The search engine basically treats this as one search term and will only return pages that contain the term jebediah smith, as a phrase where the two words are next to each other.  This search technique too has its problems.  In the Jebediah SMITH example, the search would not have returned any pages which list last name first in their database, i.e. SMITH, Jebediah.

Pretty much all of the major search engines support phrase searching. AltaVista and Google actually attempt to perform automatic phrase searching as their default setting (meaning that you don't have to enclose your search terms in quotation marks when using those search engines). 
 

Wild Card Searching

Wild card searches are an extremely useful tool for genealogists.  A wild card search allows you to enter a character (usually an *) to search for plurals of a word or variations in spelling.  Since names can be spelled in so many different ways, it is a tremendous help to be able to automate your search with the use of a wild card character.  This saves you from the tedious job of searching individually on all possible spellings of the name.

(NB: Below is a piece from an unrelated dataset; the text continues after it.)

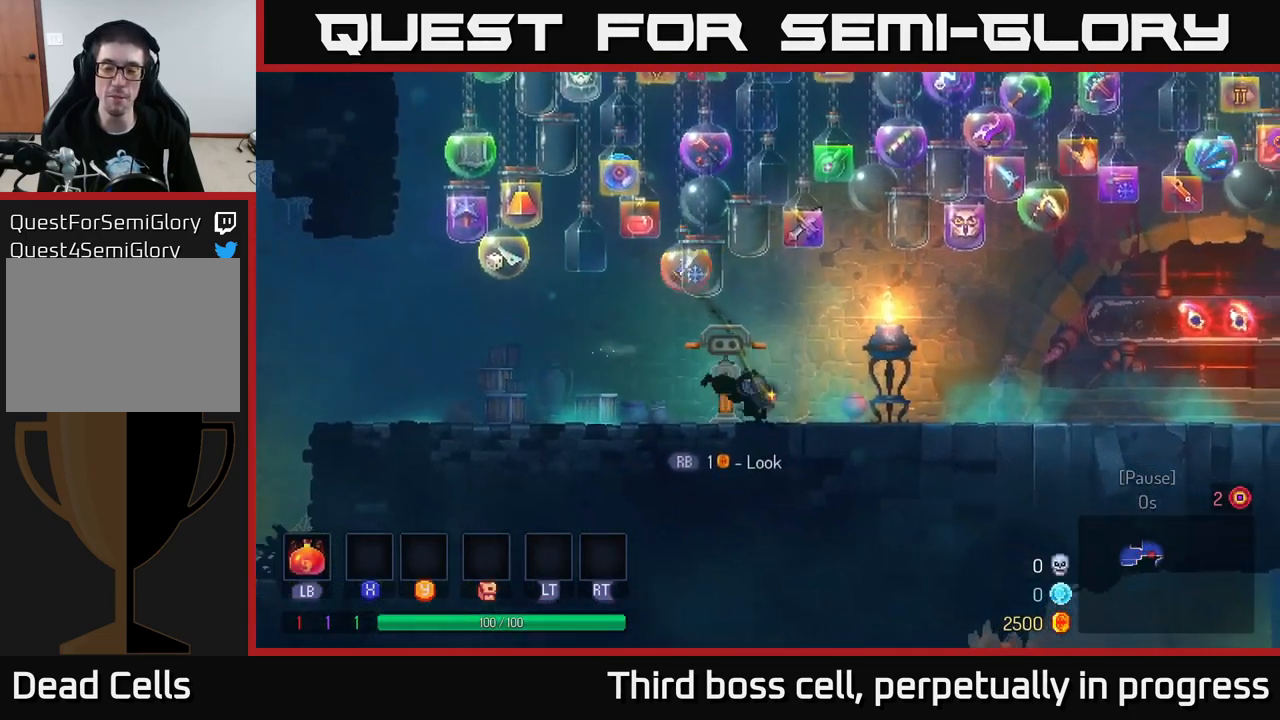
{"buttons": [], "left_stick": "right", "right_stick": "center", "events": [[133, "B", "up"], [267, "A", "down"], [467, "A", "up"]]}
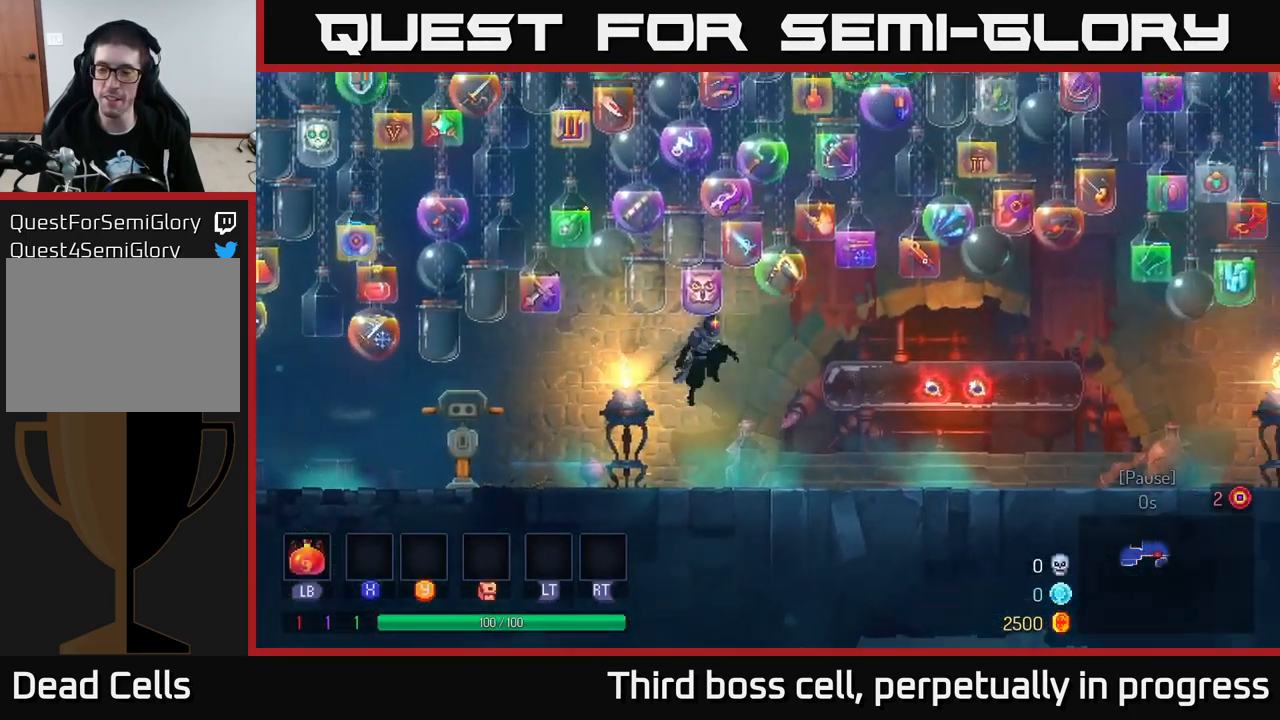
{"buttons": ["B"], "left_stick": "right", "right_stick": "center", "events": [[317, "B", "down"]]}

For example, I know that when I research my OWENS surname, I must also search on the singular OWEN.  The wild card search:

owen*

would return all matches to OWEN and OWENS.  

The major search engines which currently support wild card searches are AOL Search (?), AltaVista (*),  Inktomi - iWon (* or ?), Northern Light (* or %) and Yahoo (*).  Excite, Google, Go, Overture, LookSmart, Lycos, MSN Search and WebCrawler do not currently support the wild card character. You should check the help page for your favorite search engine to see if and how they handle wild card searches.